Kaldı ki PKK ile Ergenekon’un bacanak olduğunu iddia ediyor bu küçük muhbirler. Hiç bir attıkları boşa gitmesin diye. 
Kardeşler, bu günler de geçer. Her alçaklığınız kayda düşüyor. 
Okumadıysanız, Umur Talu’nun 4 Ağustos yazısından bir bölümü buradan okuyun bari. 
“..Öyle bir megalomani…Öyle bir narsisizm…Öyle bir fesat, kin, saldırganlık. Ah özellikle ‘sonraki kuşaklar’ nasıl böyle oldu; kalpleri bir yandan megalomanyadan, bir yandan sadistçe saldırganlık ve kötülükten nasıl böyle beslendi? İlk öğretmenleri kimdi? 
Nasıl bir medya patronluğu, idareciliği hepsi de eğitimli olan bu çocukları nasıl hızla devşirip kalplerini buruşturarak bir arenada birbirinin üstüne sürdü? Devlete sahip çıkanlar, hükümete sahip çıkanlar, vicdanları ve akıllarını, insanla ve meslekleriyle ilişkilerini bu mülkiyet ilişkisine ipotekleyenler nasıl bu kadar çoğaldı? 
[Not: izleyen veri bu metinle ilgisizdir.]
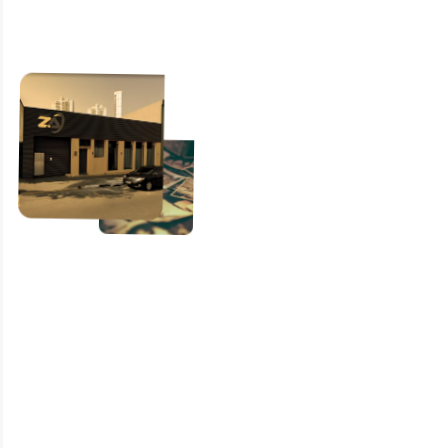
Não arrisque
a saúde e o
bem-estar dos
moradores.
Com a limpeza de caixa
d’água em condomínio em
Vila Guilherme do Grupo
Z.A., você garante
abastecimento seguro,
certificado e em
conformidade com a
legislação.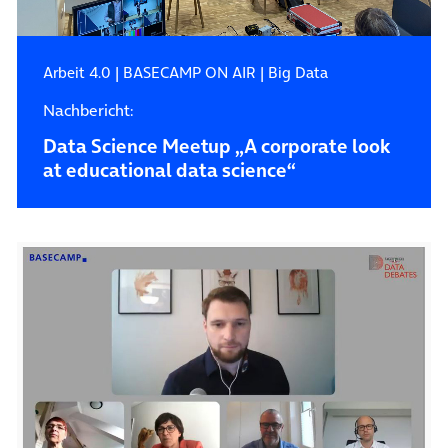
Arbeit 4.0
|
BASECAMP ON AIR
|
Big Data
Nachbericht:
Data Science Meetup „A corporate look
at educational data science“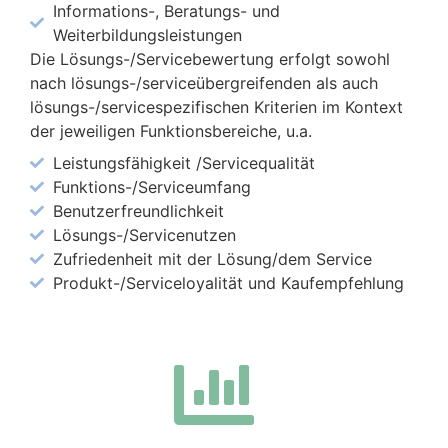
Informations-, Beratungs- und
Weiterbildungsleistungen
Die Lösungs-/Servicebewertung erfolgt sowohl
nach lösungs-/serviceübergreifenden als auch
lösungs-/servicespezifischen Kriterien im Kontext
der jeweiligen Funktionsbereiche, u.a.
Leistungsfähigkeit /Servicequalität
Funktions-/Serviceumfang
Benutzerfreundlichkeit
Lösungs-/Servicenutzen
Zufriedenheit mit der Lösung/dem Service
Produkt-/Serviceloyalität und Kaufempfehlung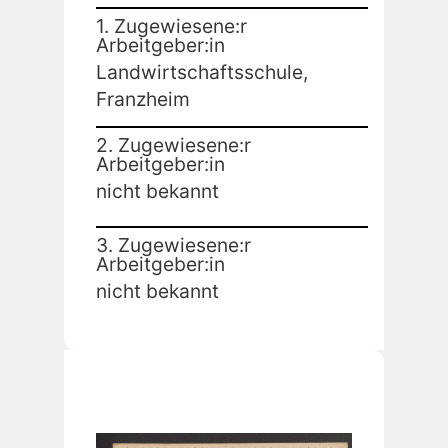
1. Zugewiesene:r
Arbeitgeber:in
Landwirtschaftsschule,
Franzheim
2. Zugewiesene:r
Arbeitgeber:in
nicht bekannt
3. Zugewiesene:r
Arbeitgeber:in
nicht bekannt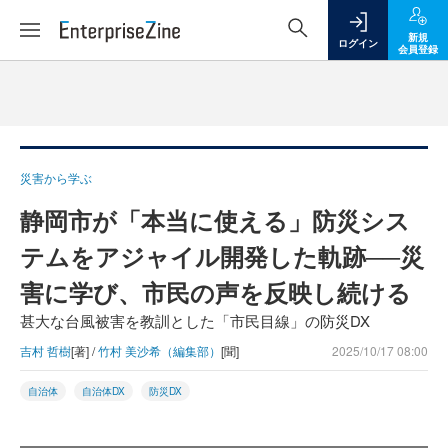
新規
ログイン
会員登録
災害から学ぶ
静岡市が「本当に使える」防災シス
テムをアジャイル開発した軌跡──災
害に学び、市民の声を反映し続ける
甚大な台風被害を教訓とした「市民目線」の防災DX
吉村 哲樹
[著] /
竹村 美沙希（編集部）
[聞]
2025/10/17 08:00
自治体
自治体DX
防災DX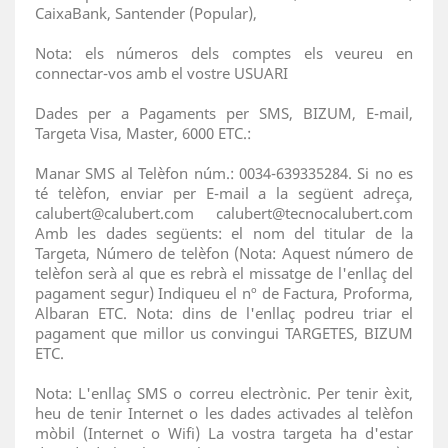
CaixaBank, Santender (Popular),
Nota: els números dels comptes els veureu en
connectar-vos amb el vostre USUARI
Dades per a Pagaments per SMS, BIZUM, E-mail,
Targeta Visa, Master, 6000 ETC.:
Manar SMS al Telèfon núm.: 0034-639335284. Si no es
té telèfon, enviar per E-mail a la següent adreça,
calubert@calubert.com calubert@tecnocalubert.com
Amb les dades següents: el nom del titular de la
Targeta, Número de telèfon (Nota: Aquest número de
telèfon serà al que es rebrà el missatge de l'enllaç del
pagament segur) Indiqueu el nº de Factura, Proforma,
Albaran ETC. Nota: dins de l'enllaç podreu triar el
pagament que millor us convingui TARGETES, BIZUM
ETC.
Nota: L'enllaç SMS o correu electrònic. Per tenir èxit,
heu de tenir Internet o les dades activades al telèfon
mòbil (Internet o Wifi) La vostra targeta ha d'estar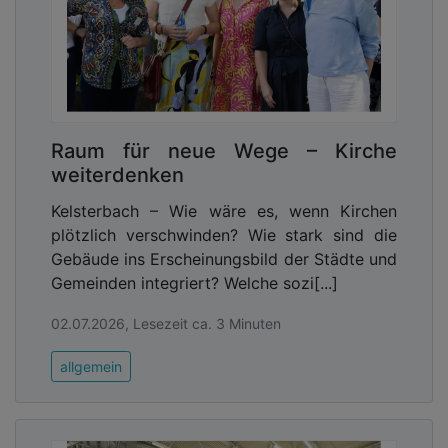
Raum für neue Wege – Kirche
weiterdenken
Kelsterbach – Wie wäre es, wenn Kirchen
plötzlich verschwinden? Wie stark sind die
Gebäude ins Erscheinungsbild der Städte und
Gemeinden integriert? Welche sozi[...]
02.07.2026, Lesezeit ca. 3 Minuten
allgemein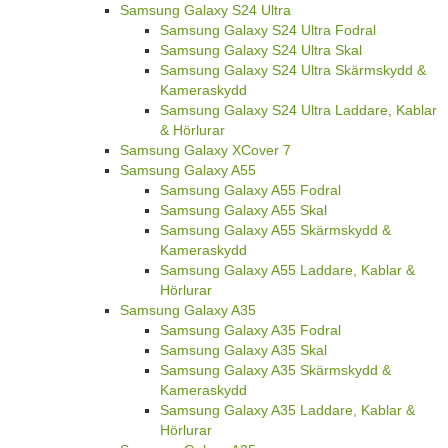
Kameraskydd
Samsung Galaxy S24 Plus Laddare, Kablar &
Hörlurar
Samsung Galaxy S24 Ultra
Samsung Galaxy S24 Ultra Fodral
Samsung Galaxy S24 Ultra Skal
Samsung Galaxy S24 Ultra Skärmskydd &
Kameraskydd
Samsung Galaxy S24 Ultra Laddare, Kablar
& Hörlurar
Samsung Galaxy XCover 7
Samsung Galaxy A55
Samsung Galaxy A55 Fodral
Samsung Galaxy A55 Skal
Samsung Galaxy A55 Skärmskydd &
Kameraskydd
Samsung Galaxy A55 Laddare, Kablar &
Hörlurar
Samsung Galaxy A35
Samsung Galaxy A35 Fodral
Samsung Galaxy A35 Skal
Samsung Galaxy A35 Skärmskydd &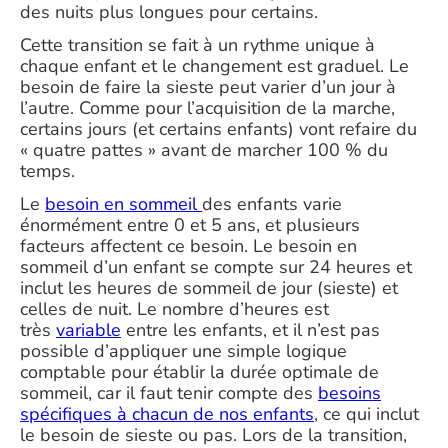
des nuits plus longues pour certains.
Cette transition se fait à un rythme unique à
chaque enfant et le changement est graduel. Le
besoin de faire la sieste peut varier d’un jour à
l’autre. Comme pour l’acquisition de la marche,
certains jours (et certains enfants) vont refaire du
« quatre pattes » avant de marcher 100 % du
temps.
Le
besoin en sommeil
des enfants varie
énormément entre 0 et 5 ans, et plusieurs
facteurs affectent ce besoin. Le besoin en
sommeil d’un enfant se compte sur 24 heures et
inclut les heures de sommeil de jour (sieste) et
celles de nuit. Le nombre d’heures est
très
variable
entre les enfants, et il n’est pas
possible d’appliquer une simple logique
comptable pour établir la durée optimale de
sommeil, car il faut tenir compte des
besoins
spécifiques à chacun de nos enfants
, ce qui inclut
le besoin de sieste ou pas. Lors de la transition,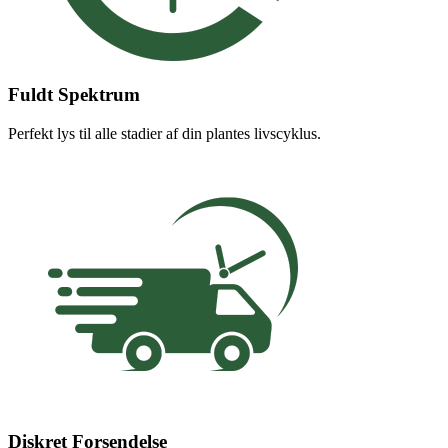
Fuldt Spektrum
Perfekt lys til alle stadier af din plantes livscyklus.
Diskret Forsendelse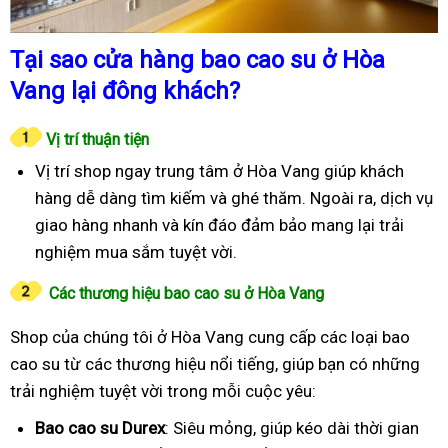
Tại sao cửa hàng bao cao su ở Hòa
Vang lại đông khách?
Vị trí thuận tiện
Vị trí shop ngay trung tâm ở Hòa Vang giúp khách
hàng dễ dàng tìm kiếm và ghé thăm. Ngoài ra, dịch vụ
giao hàng nhanh và kín đáo đảm bảo mang lại trải
nghiệm mua sắm tuyệt vời.
Các thương hiệu bao cao su ở Hòa Vang
Shop của chúng tôi ở Hòa Vang cung cấp các loại bao
cao su từ các thương hiệu nổi tiếng, giúp bạn có những
trải nghiệm tuyệt vời trong mỗi cuộc yêu:
Bao cao su Durex
: Siêu mỏng, giúp kéo dài thời gian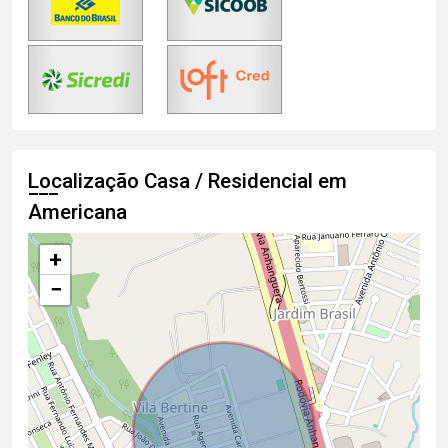
Localização Casa / Residencial em
Americana
+
−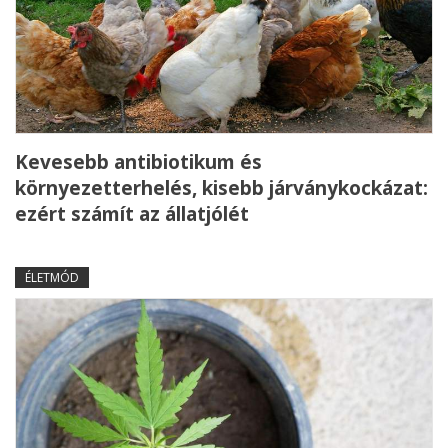
Kevesebb antibiotikum és
környezetterhelés, kisebb járványkockázat:
ezért számít az állatjólét
ÉLETMÓD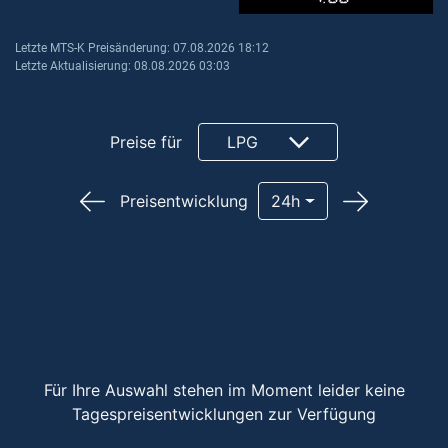
Letzte MTS-K Preisänderung: 07.08.2026 18:12
Letzte Aktualisierung: 08.08.2026 03:03
Preise für
LPG
Preisentwicklung
24h
Für Ihre Auswahl stehen im Moment leider keine
Tagespreisentwicklungen zur Verfügung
(gazetecilik) Sadece ona buna yanaşmak, yanaşmalık gazıyla dalaşmak, gazetecilikten başka her şeye bulaşmak değildir… Yanındakini, karşıdakini dirseklemek, tokatlamak piyasaya, zamaneye münasip düşebilir ama… Gazetecilik, halk adına verilmiş bir sıfat olan ‘bekçi köpekliği’ni, kuyruk sallamak ve önüne geleni, özellikle meslektaşlarını ısırmak sanmak değildir… Nasıl oldunuz be çocuklar… Ne çabuk oldunuz! Tut ki şöhret oldunuz… Değer mi peki! Değdi mi?”